Kışkırtıcı, incitici, doğruluğu tartışmalı konuşmalara imamlar, vaizler girebilirler mi? Cuma namazı öncesi konuşan imamla tartışmamdan bahsetmiştim. Lüzumsuz, bilgisizce, çarpık ideolojik laflar etmişti.
Bildiğiniz gibi bayram namazından sonra hutbe okunur. Bu imam hutbeyi öyle bir uzattı ki, insanlar, dinlemeden çıkıp gitmeye başladılar.
Kurban deyince... Bütün dinlerde “kurban” var. Tarihi Hz. Âdem’in oğulları Habil ve Kabil’e kadar uzanır.
İlk hak din Musevîlik, sonra Hristiyanlık, sonra Müslümanlık.
Hz. İbrahim’in oğlunu kurban etmek istemesi ve oğlunun yerine koç kurbanı ritüeli malûm.
Türkçemizde kurban “Dinî emri veya bir adağı yerine getirmek için kesilen hayvan” anlamına gelir.
Kurban; bir hedef, bir ülkü uğruna feda edilen, kendini feda eden, kaza veya felâkette ölen, maddî ve manevî bakımdan felâkete sürüklenmiş veya insanî değerlerini yitirmek zorunda kalmış kimse için mecazî; bunların yanında yalvarma anlamında, aşırı sevgi ve hayranlık için, bazı bölgelerimizde de hitap şekli olarak kullanılır.
“Sana kurban olurum.” derler ya... böylece kişinin kendisini feda etmeye hazır olduğunu gösterir. Bu sevginin dozudur.
Kurban etmenin Habil ve Kabil’e kadar uzandığındın bahsettik.
Kur’ân-ı Kerîm’de de bu bahis geçer: “Onlara Âdem’in iki oğlunun başından geçen ibret verici şu gerçeği anlat: Onlar Allah’a birer kurban takdim etmişlerdi de birinden kabul edilmiş, diğerinden ise kabul edilmemişti. Kurbanı kabul edilmeyen kıskanıp: ‘Seni mutlaka öldüreceğim” deyince, öteki şu cevabı vermişti: ‘Allah ancak takvâ sahiplerinin ibâdetini kabul buyurur.’” (Maide, 5/27)

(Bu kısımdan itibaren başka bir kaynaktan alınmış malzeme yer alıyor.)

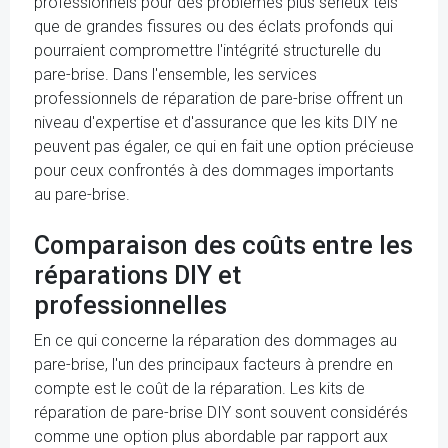
professionnels pour des problèmes plus sérieux tels
que de grandes fissures ou des éclats profonds qui
pourraient compromettre l'intégrité structurelle du
pare-brise. Dans l'ensemble, les services
professionnels de réparation de pare-brise offrent un
niveau d'expertise et d'assurance que les kits DIY ne
peuvent pas égaler, ce qui en fait une option précieuse
pour ceux confrontés à des dommages importants
au pare-brise.
Comparaison des coûts entre les
réparations DIY et
professionnelles
En ce qui concerne la réparation des dommages au
pare-brise, l'un des principaux facteurs à prendre en
compte est le coût de la réparation. Les kits de
réparation de pare-brise DIY sont souvent considérés
comme une option plus abordable par rapport aux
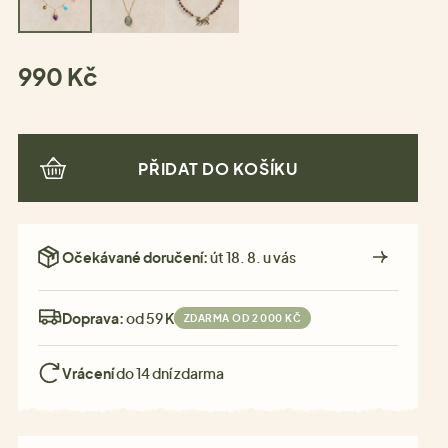
990 Kč
PŘIDAT DO KOŠÍKU
Očekávané doručení:
út 18. 8. u vás
Doprava:
od 59 Kč
ZDARMA OD 2 000 KČ
Vrácení
do 14 dní zdarma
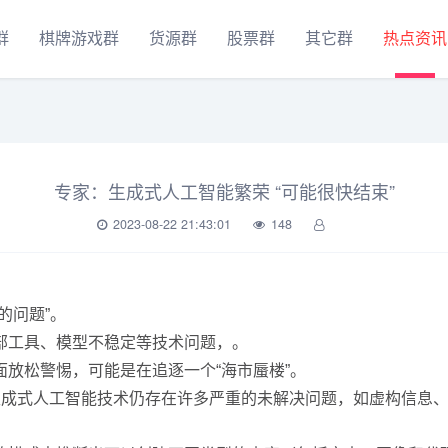
群
棋牌游戏群
货源群
股票群
其它群
热点资讯
专家：生成式人工智能繁荣 “可能很快结束”
2023-08-22 21:43:01
148
的问题”。
外部工具、模型不稳定等技术问题，。
方面放松警惕，可能是在追逐一个“海市蜃楼”。
出，由于生成式人工智能技术仍存在许多严重的未解决问题，如虚构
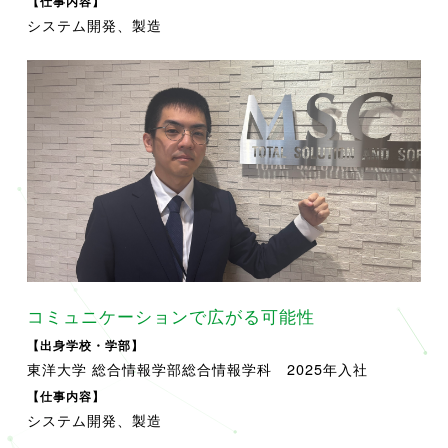
【仕事内容】
システム開発、製造
コミュニケーションで広がる可能性
【出身学校・学部】
東洋大学 総合情報学部総合情報学科 2025年入社
【仕事内容】
システム開発、製造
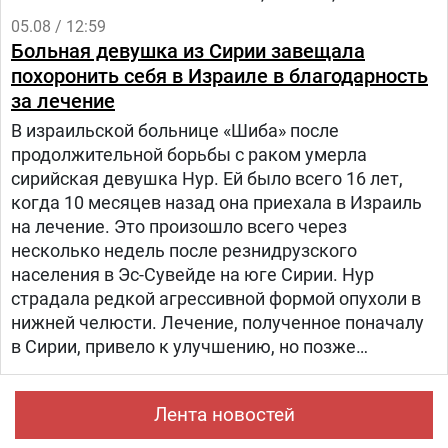
прихрамывая", — написал журналист.
05.08 / 12:59
Больная девушка из Сирии завещала
похоронить себя в Израиле в благодарность
за лечение
В израильской больнице «Шиба» после
продолжительной борьбы с раком умерла
сирийская девушка Нур. Ей было всего 16 лет,
когда 10 месяцев назад она приехала в Израиль
на лечение. Это произошло всего через
несколько недель после резнидрузского
населения в Эс-Сувейде на юге Сирии. Нур
страдала редкой агрессивной формой опухоли в
нижней челюсти. Лечение, полученное поначалу
в Сирии, привело к улучшению, но позже
произошел рецидив болезни. Нур попала на
лечение в «Шибу» в рамках гуманитарного
Лента новостей
проекта «Шевет-ахим» («Кровные братья).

DİB’un Kur’ân Yolu mealinde bu ayetin tefsiri: “İslâm’da, Kurban Bayramı’nda kurban kesmenin dinî bir hüküm oluşu kitap, sünnet ve icmâ ile sabit olup, hicretin 2. yılında konulmuştur. Ancak, bu ibadetin fıkhî açıdan nitelendirilmesi hususunda görüş farklılıkları vardır: Dinen aranan şartları taşıyan kimselerin kurban bayramında kurban kesmeleri Ebû Hanîfe’ye göre vâciptir. Çoğunluğa göre ise müekked sünnettir.”
“Kurban”ı tartışmaya açan ilâhiyatçılarımızın da olduğunu hatırlatmak isterim.